The swimmer jerks his head up into the air again. Everything is plain. It is not possible, yet the boat has gone.
I am lost
. Panicked, he pants and spins, boatless, landless, and with the visceral ache of pure fear at what he has abruptly become: all alone and floating in the Pacific Ocean. Reason attempts to be reasonable. How far away could a boat possibly drift on a windless day? Also, eye level is barely six inches above sea level; a boat whose freeboard is little more than three times that could easily be hidden by the least swell. It is no doubt bobbing in and out of visibility even as he happens to scan the wrong horizon. … In any case, something altogether calmer is taking over: a lassitude, a fatalism whose roots reach back not to the beginning of his own life but, like the rope on his ankle, down into the sea itself. The twisted fibres, like ancient strands of DNA, connect him with vanished deeps, to primordial oceans lying in different beds. If he is lost now it is because he was already lost before ever setting foot in a boat, before infancy itself. He has no proper existence at all, being only a tiny hole in the water shaped like the lower two-thirds of a man. There is no way the tons of ocean can be held apart and prevented from filling the mould.
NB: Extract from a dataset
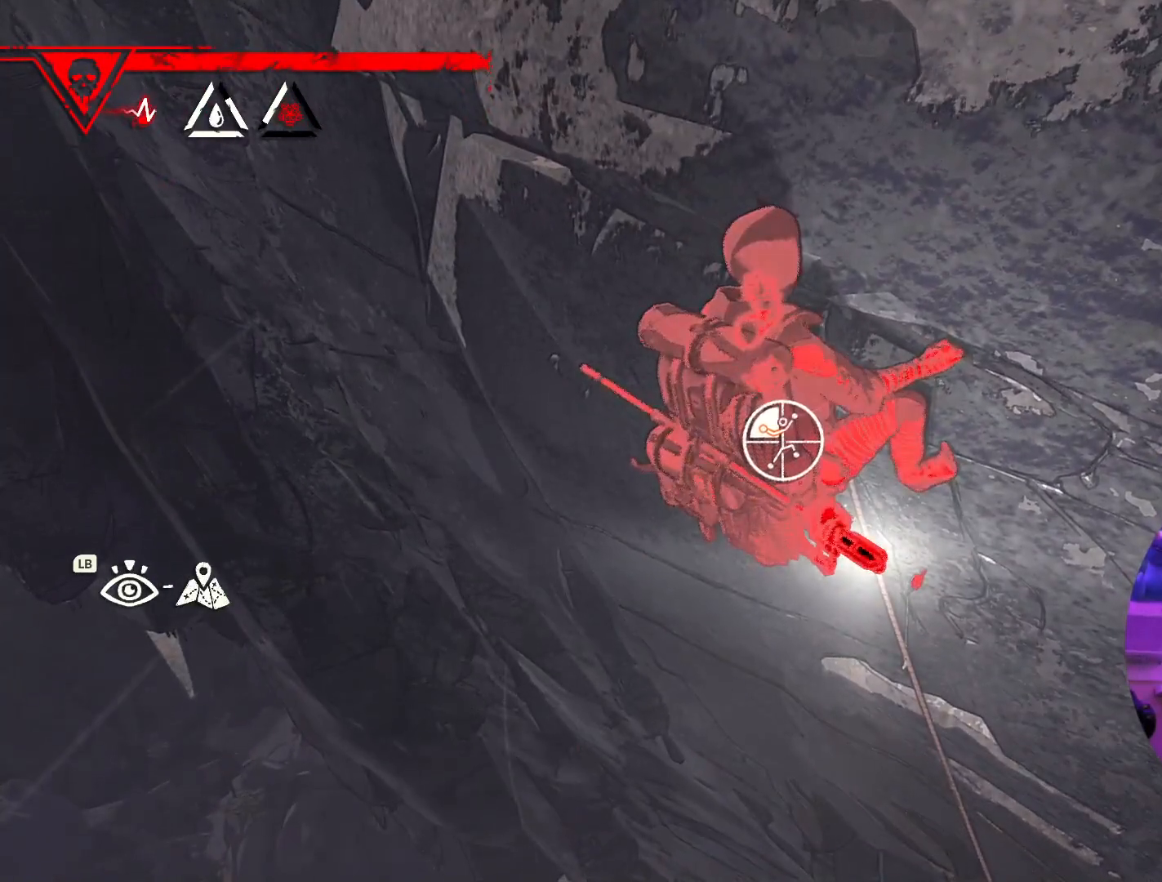
{"buttons": ["R1"], "left_stick": "center", "right_stick": "up-right", "events": [[417, "right_stick", "up-right"], [500, "left_stick", "center"]]}
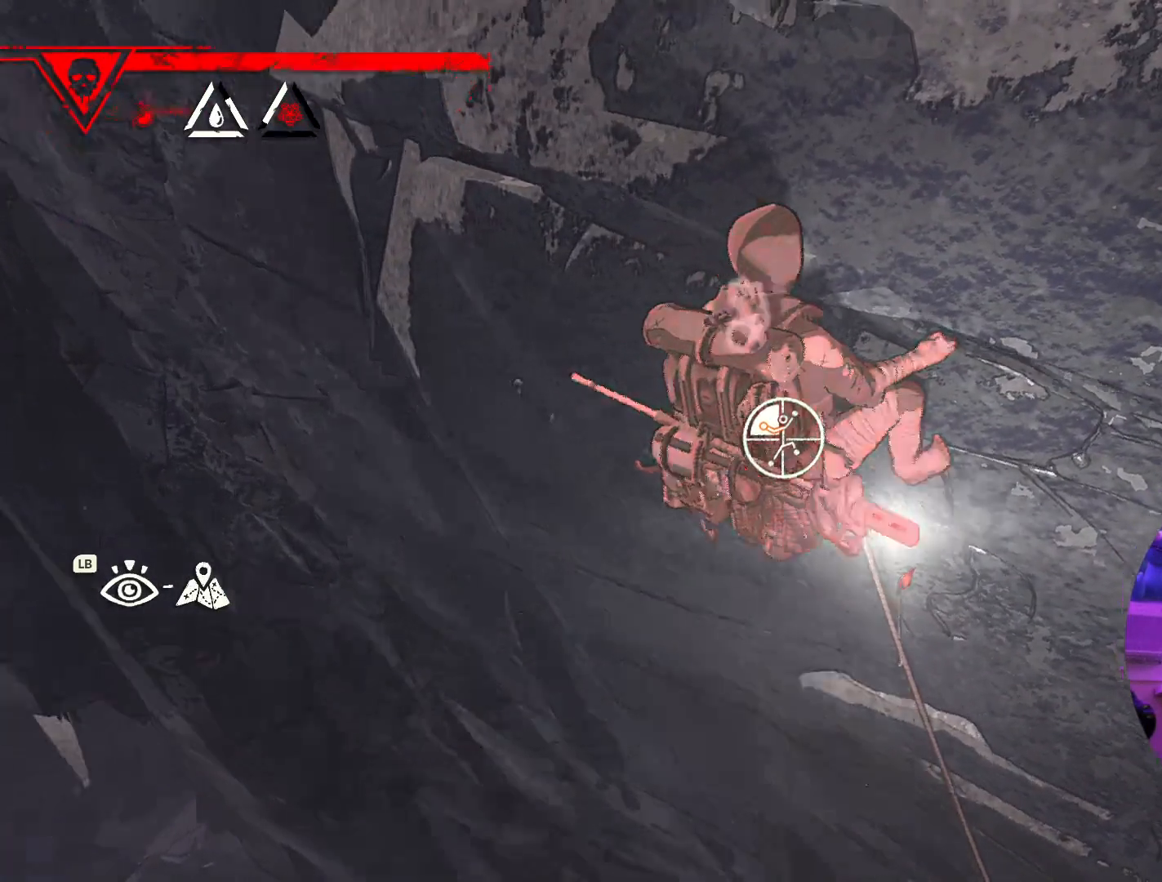
{"buttons": ["R1"], "left_stick": "center", "right_stick": "up-right", "events": []}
Yet it is not possible to give up, to go within minutes from being fit and happily occupied to renouncing life as if fatally injured. Fear returns in cycles. Looking around the liquid wastes beneath a brilliant sky he is set upon at intervals by the adrenal thought: This cannot be happening to me. …
But it is
. Then for a little while it is not; and in between assessing his chances of death by drowning, shark attack or exposure, into the swimmer’s mind comes a sharp, vainglorious image of his predicament. Lacking all coordinates, he sees his own head occupying a fixed place. He pictures it sticking out of that expanse of curved blue ocean, a little round ball burnished with sun like the brass knob on top of a school globe. In his moment of loss he becomes the pivotal point about which the entire Earth turns.